Breast cancer research and treatment 135 (2012), No.3, pp.885-892
ISSN: 0167-6806
ISSN: 1573-7217
Journal Article
Fraunhofer IIS ()

There is growing evidence that certain breast cancer (BC) risk factors specifically increase the risk for specific molecular tumor subtypes. Different molecular subtypes of BC can partly be described by analyzing proliferation in tumors. Very few data are available regarding the association of mammographic density (MD), as a BC risk factor, with proliferation. The aim of this study was to analyze the association between Ki-67 expression in BCs and MD. In this case-only study, data on BC risk factors, hormone receptor expression, and MD were available for 1,975 patients with incident BC. MD was assessed as percentage mammographic density (PMD) using a semiautomated method by two readers for every patient.

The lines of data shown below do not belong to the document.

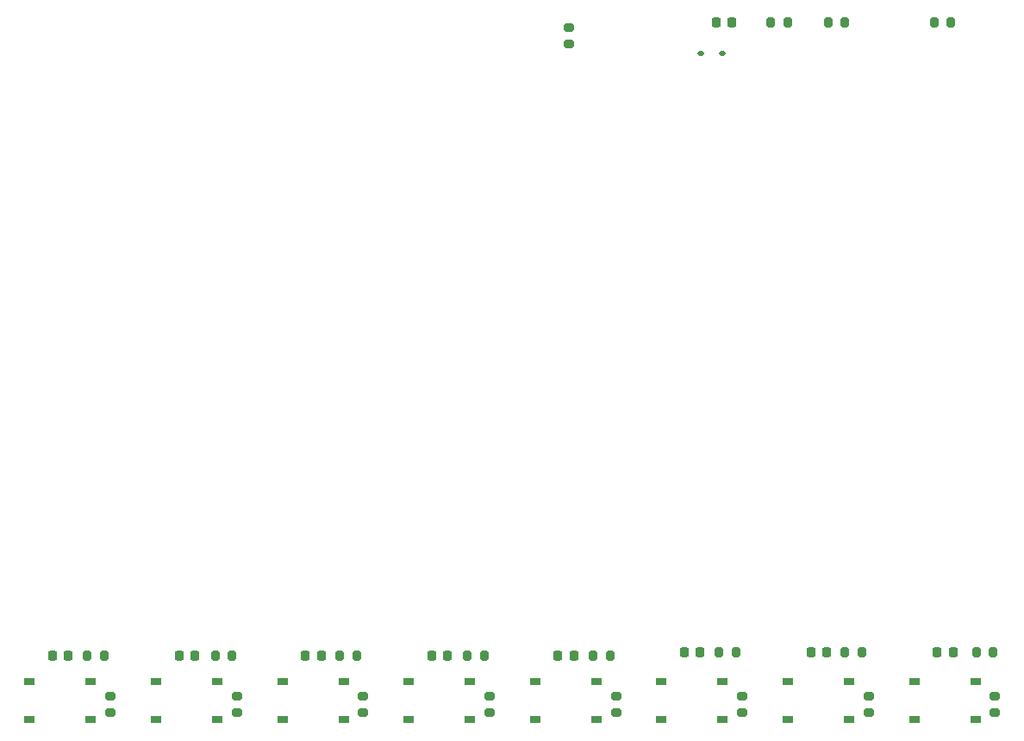
<source format=gbr>
%TF.GenerationSoftware,KiCad,Pcbnew,8.0.6*%
%TF.CreationDate,2025-01-06T04:04:12+01:00*%
%TF.ProjectId,pod-max,706f642d-6d61-4782-9e6b-696361645f70,1.1*%
%TF.SameCoordinates,Original*%
%TF.FileFunction,Paste,Top*%
%TF.FilePolarity,Positive*%
%FSLAX46Y46*%
G04 Gerber Fmt 4.6, Leading zero omitted, Abs format (unit mm)*
G04 Created by KiCad (PCBNEW 8.0.6) date 2025-01-06 04:04:12*
%MOMM*%
%LPD*%
G01*
G04 APERTURE LIST*
G04 Aperture macros list*
%AMRoundRect*
0 Rectangle with rounded corners*
0 $1 Rounding radius*
0 $2 $3 $4 $5 $6 $7 $8 $9 X,Y pos of 4 corners*
0 Add a 4 corners polygon primitive as box body*
4,1,4,$2,$3,$4,$5,$6,$7,$8,$9,$2,$3,0*
0 Add four circle primitives for the rounded corners*
1,1,$1+$1,$2,$3*
1,1,$1+$1,$4,$5*
1,1,$1+$1,$6,$7*
1,1,$1+$1,$8,$9*
0 Add four rect primitives between the rounded corners*
20,1,$1+$1,$2,$3,$4,$5,0*
20,1,$1+$1,$4,$5,$6,$7,0*
20,1,$1+$1,$6,$7,$8,$9,0*
20,1,$1+$1,$8,$9,$2,$3,0*%
G04 Aperture macros list end*
%ADD10RoundRect,0.200000X-0.275000X0.200000X-0.275000X-0.200000X0.275000X-0.200000X0.275000X0.200000X0*%
%ADD11RoundRect,0.200000X-0.200000X-0.275000X0.200000X-0.275000X0.200000X0.275000X-0.200000X0.275000X0*%
%ADD12RoundRect,0.218750X-0.218750X-0.256250X0.218750X-0.256250X0.218750X0.256250X-0.218750X0.256250X0*%
%ADD13R,1.000000X0.750000*%
%ADD14RoundRect,0.200000X0.200000X0.275000X-0.200000X0.275000X-0.200000X-0.275000X0.200000X-0.275000X0*%
%ADD15RoundRect,0.200000X0.275000X-0.200000X0.275000X0.200000X-0.275000X0.200000X-0.275000X-0.200000X0*%
%ADD16RoundRect,0.225000X0.225000X0.250000X-0.225000X0.250000X-0.225000X-0.250000X0.225000X-0.250000X0*%
%ADD17RoundRect,0.112500X0.187500X0.112500X-0.187500X0.112500X-0.187500X-0.112500X0.187500X-0.112500X0*%
G04 APERTURE END LIST*
D10*
%TO.C,R15*%
X129099140Y-123945000D03*
X129099140Y-125595000D03*
%TD*%
D11*
%TO.C,R2*%
X149955000Y-57790000D03*
X151605000Y-57790000D03*
%TD*%
D12*
%TO.C,D3*%
X73720500Y-120025000D03*
X75295500Y-120025000D03*
%TD*%
D13*
%TO.C,SW5*%
X121169140Y-122525000D03*
X127169140Y-122525000D03*
X121169140Y-126275000D03*
X127169140Y-126275000D03*
%TD*%
D14*
%TO.C,R5*%
X78798000Y-120025000D03*
X77148000Y-120025000D03*
%TD*%
D10*
%TO.C,R14*%
X116688855Y-123945000D03*
X116688855Y-125595000D03*
%TD*%
D12*
%TO.C,D6*%
X110991355Y-120025000D03*
X112566355Y-120025000D03*
%TD*%
D13*
%TO.C,SW3*%
X96348570Y-122525000D03*
X102348570Y-122525000D03*
X96348570Y-126275000D03*
X102348570Y-126275000D03*
%TD*%
D14*
%TO.C,R8*%
X116150000Y-120025000D03*
X114500000Y-120025000D03*
%TD*%
D12*
%TO.C,D8*%
X135797500Y-119630000D03*
X137372500Y-119630000D03*
%TD*%
D13*
%TO.C,SW7*%
X145989710Y-122525000D03*
X151989710Y-122525000D03*
X145989710Y-126275000D03*
X151989710Y-126275000D03*
%TD*%
D15*
%TO.C,R4*%
X124505000Y-59915000D03*
X124505000Y-58265000D03*
%TD*%
D10*
%TO.C,R18*%
X166330000Y-123945000D03*
X166330000Y-125595000D03*
%TD*%
D12*
%TO.C,D9*%
X148222210Y-119630000D03*
X149797210Y-119630000D03*
%TD*%
D14*
%TO.C,R19*%
X153250000Y-119630000D03*
X151600000Y-119630000D03*
%TD*%
D12*
%TO.C,D7*%
X123401640Y-120025000D03*
X124976640Y-120025000D03*
%TD*%
%TO.C,D5*%
X98581070Y-120025000D03*
X100156070Y-120025000D03*
%TD*%
D13*
%TO.C,SW6*%
X133565000Y-122525000D03*
X139565000Y-122525000D03*
X133565000Y-126275000D03*
X139565000Y-126275000D03*
%TD*%
D16*
%TO.C,C1*%
X140485000Y-57790000D03*
X138935000Y-57790000D03*
%TD*%
D12*
%TO.C,D4*%
X86170785Y-120025000D03*
X87745785Y-120025000D03*
%TD*%
D10*
%TO.C,R11*%
X79458000Y-123945000D03*
X79458000Y-125595000D03*
%TD*%
D14*
%TO.C,R9*%
X128525000Y-120025000D03*
X126875000Y-120025000D03*
%TD*%
D13*
%TO.C,SW1*%
X71488000Y-122525000D03*
X77488000Y-122525000D03*
X71488000Y-126275000D03*
X77488000Y-126275000D03*
%TD*%
%TO.C,SW4*%
X108758855Y-122525000D03*
X114758855Y-122525000D03*
X108758855Y-126275000D03*
X114758855Y-126275000D03*
%TD*%
D10*
%TO.C,R12*%
X91868285Y-123945000D03*
X91868285Y-125595000D03*
%TD*%
%TO.C,R13*%
X104278570Y-123945000D03*
X104278570Y-125595000D03*
%TD*%
D14*
%TO.C,R6*%
X91400000Y-120025000D03*
X89750000Y-120025000D03*
%TD*%
D10*
%TO.C,R16*%
X141509425Y-123945000D03*
X141509425Y-125595000D03*
%TD*%
D14*
%TO.C,R20*%
X166170000Y-119630000D03*
X164520000Y-119630000D03*
%TD*%
%TO.C,R1*%
X145950000Y-57790000D03*
X144300000Y-57790000D03*
%TD*%
%TO.C,R7*%
X103625000Y-120025000D03*
X101975000Y-120025000D03*
%TD*%
D17*
%TO.C,D1*%
X139550000Y-60810000D03*
X137450000Y-60810000D03*
%TD*%
D11*
%TO.C,R3*%
X160350000Y-57790000D03*
X162000000Y-57790000D03*
%TD*%
D12*
%TO.C,D10*%
X160632500Y-119630000D03*
X162207500Y-119630000D03*
%TD*%
D13*
%TO.C,SW2*%
X83938285Y-122525000D03*
X89938285Y-122525000D03*
X83938285Y-126275000D03*
X89938285Y-126275000D03*
%TD*%
D10*
%TO.C,R17*%
X153919710Y-123945000D03*
X153919710Y-125595000D03*
%TD*%
D13*
%TO.C,SW8*%
X158400000Y-122525000D03*
X164400000Y-122525000D03*
X158400000Y-126275000D03*
X164400000Y-126275000D03*
%TD*%
D14*
%TO.C,R10*%
X140875000Y-119630000D03*
X139225000Y-119630000D03*
%TD*%
M02*

</source>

The association of the Ki-67 proliferation index and PMD was studied using multifactorial analyses of covariance (ANCOVA), with PMD as the target variable and including well-known factors that are also associated with MD such as age, parity, use of hormone replacement therapy (HRT), and body mass index (BMI). There were no significant differences in PMD between women with BC who had low and high Ki-67 values (P = 0.31). However, there were relevant differences in women with low BMI (P = 0.07), and in women using postmenopausal HRT (P = 0.06) as well as in women with low PR values (P = 0.07). In these subgroups, the Ki-67 expression index increased with decreasing PMD. Likewise PMD is correlated with BMI, parity status, and menopausal status stronger in patients with low proliferating tumors, and with progesterone receptor expression in patients with high proliferating tumors. MD correlates inversely with Ki-67 proliferation in BC tumors only in some subgroups of BC patients, defined by commonly known BC risk factors that are usually associated with MD as well.